Сегодня я хочу одного: выразить наше единство. Быть может, некогда я спорил с Хантером. Но, счастлив сказать, все это позади — я питаю к нему самые теплые чувства по причине, о которой говорить не буду, хотя мог бы сказать немало. И вот, в знак примирения, я торжественно бросаю факел. Пусть наши распри угаснут в целительной влаге мира, как гаснет пламя в чистых прохладных водах священной реки.
Раньше, чем кто-нибудь понял, что он делает, он закрутил факел над головой сверкающим колесом и метнул его метеором в темные глубины.
И тут же раздался короткий крик. Все лица до одного повернулись к воде. Все лица были видны — освещены зловещим пламенем, поднявшимся над Темзой. Толпа глядела на него, как смотрят на комету.
— Вот,— крикнул Оуэн Гуд, хватая Элизабет за руку.— Вот оно, пророчество Крейна!
— Да кто такой Крейн? — спросила она.— И что он предсказывал?

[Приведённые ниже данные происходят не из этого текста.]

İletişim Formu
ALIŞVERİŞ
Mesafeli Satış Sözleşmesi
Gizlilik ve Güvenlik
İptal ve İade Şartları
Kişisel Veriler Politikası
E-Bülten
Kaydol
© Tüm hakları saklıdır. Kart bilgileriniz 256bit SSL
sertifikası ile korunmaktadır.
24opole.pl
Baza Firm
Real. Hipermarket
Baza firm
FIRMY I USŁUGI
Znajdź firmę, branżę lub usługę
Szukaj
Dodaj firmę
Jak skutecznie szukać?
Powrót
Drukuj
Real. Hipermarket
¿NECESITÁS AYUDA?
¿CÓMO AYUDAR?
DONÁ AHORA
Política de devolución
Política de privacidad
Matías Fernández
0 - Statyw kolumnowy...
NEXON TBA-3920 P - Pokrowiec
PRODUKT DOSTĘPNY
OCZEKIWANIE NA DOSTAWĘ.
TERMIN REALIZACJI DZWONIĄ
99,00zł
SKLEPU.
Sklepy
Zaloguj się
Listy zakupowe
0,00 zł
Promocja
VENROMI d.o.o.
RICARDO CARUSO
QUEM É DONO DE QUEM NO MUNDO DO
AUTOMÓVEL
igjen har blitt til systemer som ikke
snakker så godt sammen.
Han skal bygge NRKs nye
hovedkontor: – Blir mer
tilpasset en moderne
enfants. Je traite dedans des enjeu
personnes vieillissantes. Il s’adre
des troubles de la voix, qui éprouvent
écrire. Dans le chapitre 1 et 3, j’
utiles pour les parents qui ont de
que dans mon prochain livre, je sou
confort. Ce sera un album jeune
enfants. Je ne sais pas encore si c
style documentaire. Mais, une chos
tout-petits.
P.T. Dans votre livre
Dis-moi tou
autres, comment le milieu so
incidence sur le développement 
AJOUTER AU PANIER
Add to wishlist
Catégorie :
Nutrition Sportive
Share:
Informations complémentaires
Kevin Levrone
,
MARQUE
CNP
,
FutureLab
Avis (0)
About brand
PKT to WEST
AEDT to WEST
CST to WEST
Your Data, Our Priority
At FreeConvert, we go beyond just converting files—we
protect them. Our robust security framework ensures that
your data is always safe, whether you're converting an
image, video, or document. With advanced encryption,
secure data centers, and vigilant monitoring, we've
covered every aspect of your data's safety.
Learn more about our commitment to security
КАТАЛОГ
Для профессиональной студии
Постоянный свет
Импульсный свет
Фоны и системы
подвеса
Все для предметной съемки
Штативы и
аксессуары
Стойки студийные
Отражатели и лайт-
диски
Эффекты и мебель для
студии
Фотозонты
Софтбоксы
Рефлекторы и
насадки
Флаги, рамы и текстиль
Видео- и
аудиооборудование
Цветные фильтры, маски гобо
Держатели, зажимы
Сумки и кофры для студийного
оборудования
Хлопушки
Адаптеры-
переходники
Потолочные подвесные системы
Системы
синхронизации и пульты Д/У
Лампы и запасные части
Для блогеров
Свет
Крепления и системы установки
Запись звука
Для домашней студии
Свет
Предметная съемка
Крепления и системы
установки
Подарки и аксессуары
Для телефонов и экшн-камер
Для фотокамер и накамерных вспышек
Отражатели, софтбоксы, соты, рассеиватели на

— Он мой друг,— объяснил Гуд.— Просто старый друг. Ему не нравилось, что я сижу над книгой или с удочкой, и он сказал на том самом островке: «Может, ты и много знаешь, но Темзы тебе не поджечь, готов съесть свою шляпу!»
Повесть о том, как Крейн съел шляпу, читатели могут вспомнить, оглянувшись на тяжкий пройденный путь.
ДРАГОЦЕННЫЕ ДАРЫ КАПИТАНА ПИРСА
Тем, кто знаком с полковником Крейном и юристом Гудом, будет интересно (или неинтересно) узнать, что рано поутру они ели яичницу с ветчиной в кабаке «Голубой боров», стоящем у поворота дороги, на лесистом холме. Тем, кто с ними незнаком, мы сообщим, что полковник, сильно загорелый и безупречно одетый, и казался, и был молчаливым; а юрист, рыжий и как бы немного ржавый, молчаливым казался. Крейн любил хорошо поесть, а в этом кабачке кормили лучше, чем в кабачке богемном, и несравненно лучше, чем в дорогом ресторане. Гуд любил фольклор и сельские красоты, а в этой долине было так прохладно и тихо, словно западный ветер попал здесь в ловушку, приручился и стал летним воздухом. Оба любили красоту — и в женщине, и в пейзаже,— хотя (или потому что) были романтически преданы своим женам; но девушкой, служившей им — дочерью кабатчика,— залюбовался бы всякий. Она была тоненькая, тихая, но часто вскидывала голову, неожиданно и живо, словно коричневая птичка. Держалась она с неосознанным достоинством, ибо отец ее, Джон Харди, был кабатчиком старого типа, который сродни если не джентльмену, то йомену[15]. Он немало знал, много умел и лицом походил на Коббета[16], которого нередко читал зимними вечерами. Гуд, сохранивший, как и он, устарелую склонность к мятежу, любил с ним потолковать.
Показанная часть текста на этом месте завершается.